Mieszkańcy Zgorzelca chcą powrotu straży miejskiej
Po blisko dziesięciu latach od likwidacji straży miejskiej temat jej powrotu ponownie pojawił się w przestrzeni publicznej. Mieszkańcy Zgorzelca, zaniepokojeni rosnącymi problemami z parkowaniem, porządkiem oraz brakami kadrowymi w policji, złożyli petycję o reaktywację formacji. Rada Miasta poparła inicjatywę jednogłośnie — to jednak dopiero początek całego procesu.
Burmistrz Zgorzelca, Rafał Gronicz, nie kryje, że sam widziałby w mieście ponowną obecność strażników, lecz podkreśla, iż największą barierą okazują się koszty. Na stole pojawił się jednak nowy pomysł, który mógłby zwiększyć szanse na realizację projektu. Gmina wiejska Zgorzelec rozważa bowiem współpracę i współfinansowanie pierwszej w Polsce straży miejsko-gminnej.

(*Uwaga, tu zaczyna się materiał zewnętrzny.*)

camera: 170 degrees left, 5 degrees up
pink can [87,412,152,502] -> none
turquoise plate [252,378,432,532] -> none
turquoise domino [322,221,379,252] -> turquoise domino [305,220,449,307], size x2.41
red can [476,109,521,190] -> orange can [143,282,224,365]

Według wstępnych założeń miasto miałoby finansować trzech strażników, a gmina – dwóch. Władze obu samorządów podkreślają jednak, że decyzje będą zależały od ostatecznych wyliczeń i możliwości budżetowych.
W zgłoszonych postulatach mieszkańcy wskazują szereg problemów, które w ich ocenie wymagają częstszej i szybszej interwencji: łamanie zasad parkowania i blokowanie dróg, niszczenie terenów zielonych, nielegalne wysypiska śmieci, spalanie odpadów w domowych piecach, nocne zakłócanie porządku, szczególnie m.in. w rejonie Parku Paderewskiego.
Część zgorzelczan uważa, że policja — choć reaguje — nie jest w stanie poradzić sobie ze wszystkimi zgłoszeniami. Statystyki pokazują, że problem jest realny — w zgorzeleckiej policji na ponad 230 etatów pozostaje prawie 80 wakatów. Choć mieszkańcy liczą na szybkie działania, władze studzą emocje. Procedury, planowanie finansowe i ewentualna współpraca z gminą sprawiają, że najwcześniej nowa formacja mogłaby powstać za około dwa lata.